(AIM OF THE TASK): Pick out every line in the entries below that contains the string "APEX", and copy each of those lines in full.
*****
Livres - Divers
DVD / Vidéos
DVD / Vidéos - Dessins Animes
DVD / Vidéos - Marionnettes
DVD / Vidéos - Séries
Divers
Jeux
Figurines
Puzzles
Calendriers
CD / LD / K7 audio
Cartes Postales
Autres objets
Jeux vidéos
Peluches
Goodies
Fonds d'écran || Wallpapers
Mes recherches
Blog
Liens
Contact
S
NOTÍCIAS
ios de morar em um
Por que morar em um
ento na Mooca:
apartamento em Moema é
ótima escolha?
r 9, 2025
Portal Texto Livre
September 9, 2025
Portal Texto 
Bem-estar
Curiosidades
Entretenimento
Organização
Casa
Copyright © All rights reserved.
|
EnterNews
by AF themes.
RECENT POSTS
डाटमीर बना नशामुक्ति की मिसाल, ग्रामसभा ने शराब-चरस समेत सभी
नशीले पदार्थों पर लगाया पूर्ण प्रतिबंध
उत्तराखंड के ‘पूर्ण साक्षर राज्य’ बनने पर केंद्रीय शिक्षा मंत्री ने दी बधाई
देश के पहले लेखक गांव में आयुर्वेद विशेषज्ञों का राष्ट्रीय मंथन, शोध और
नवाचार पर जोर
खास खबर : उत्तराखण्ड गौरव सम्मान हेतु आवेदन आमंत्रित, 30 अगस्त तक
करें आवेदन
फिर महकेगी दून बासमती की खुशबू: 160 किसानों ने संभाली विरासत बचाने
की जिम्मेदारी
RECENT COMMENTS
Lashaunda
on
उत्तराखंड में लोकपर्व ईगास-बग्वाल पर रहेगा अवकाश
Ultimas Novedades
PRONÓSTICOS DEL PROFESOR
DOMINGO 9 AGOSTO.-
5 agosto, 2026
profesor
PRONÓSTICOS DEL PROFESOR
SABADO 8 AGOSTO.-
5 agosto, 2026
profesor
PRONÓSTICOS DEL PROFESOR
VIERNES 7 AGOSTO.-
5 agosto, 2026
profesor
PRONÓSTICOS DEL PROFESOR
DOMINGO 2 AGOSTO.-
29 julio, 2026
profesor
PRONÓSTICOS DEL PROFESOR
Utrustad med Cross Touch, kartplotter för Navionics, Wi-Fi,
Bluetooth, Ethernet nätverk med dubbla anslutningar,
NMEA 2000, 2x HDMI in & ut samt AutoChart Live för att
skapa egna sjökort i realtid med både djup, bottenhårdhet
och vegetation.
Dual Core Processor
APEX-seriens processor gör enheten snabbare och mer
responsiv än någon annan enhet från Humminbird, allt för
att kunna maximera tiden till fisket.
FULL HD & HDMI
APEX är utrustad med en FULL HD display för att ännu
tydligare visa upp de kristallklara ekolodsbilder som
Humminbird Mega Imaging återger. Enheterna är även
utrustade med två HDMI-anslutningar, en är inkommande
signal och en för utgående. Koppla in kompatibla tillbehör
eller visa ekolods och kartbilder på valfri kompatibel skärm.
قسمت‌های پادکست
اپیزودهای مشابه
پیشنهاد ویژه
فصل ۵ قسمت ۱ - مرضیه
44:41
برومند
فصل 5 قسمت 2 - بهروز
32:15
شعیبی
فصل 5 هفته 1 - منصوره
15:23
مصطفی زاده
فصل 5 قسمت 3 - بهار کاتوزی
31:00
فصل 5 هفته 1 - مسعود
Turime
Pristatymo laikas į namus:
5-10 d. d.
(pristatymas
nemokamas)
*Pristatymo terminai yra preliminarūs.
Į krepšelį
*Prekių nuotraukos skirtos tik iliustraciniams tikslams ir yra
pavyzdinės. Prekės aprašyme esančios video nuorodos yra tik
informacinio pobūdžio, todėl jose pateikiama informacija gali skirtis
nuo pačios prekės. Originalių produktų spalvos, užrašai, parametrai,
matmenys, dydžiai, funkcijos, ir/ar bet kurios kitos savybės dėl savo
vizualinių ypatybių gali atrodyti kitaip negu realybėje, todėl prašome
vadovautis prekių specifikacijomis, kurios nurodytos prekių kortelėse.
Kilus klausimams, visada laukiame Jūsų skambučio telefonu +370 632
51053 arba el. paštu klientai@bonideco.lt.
*****
(RESULT OF THE EXERCISE):
APEX-seriens processor gör enheten snabbare och mer
APEX är utrustad med en FULL HD display för att ännu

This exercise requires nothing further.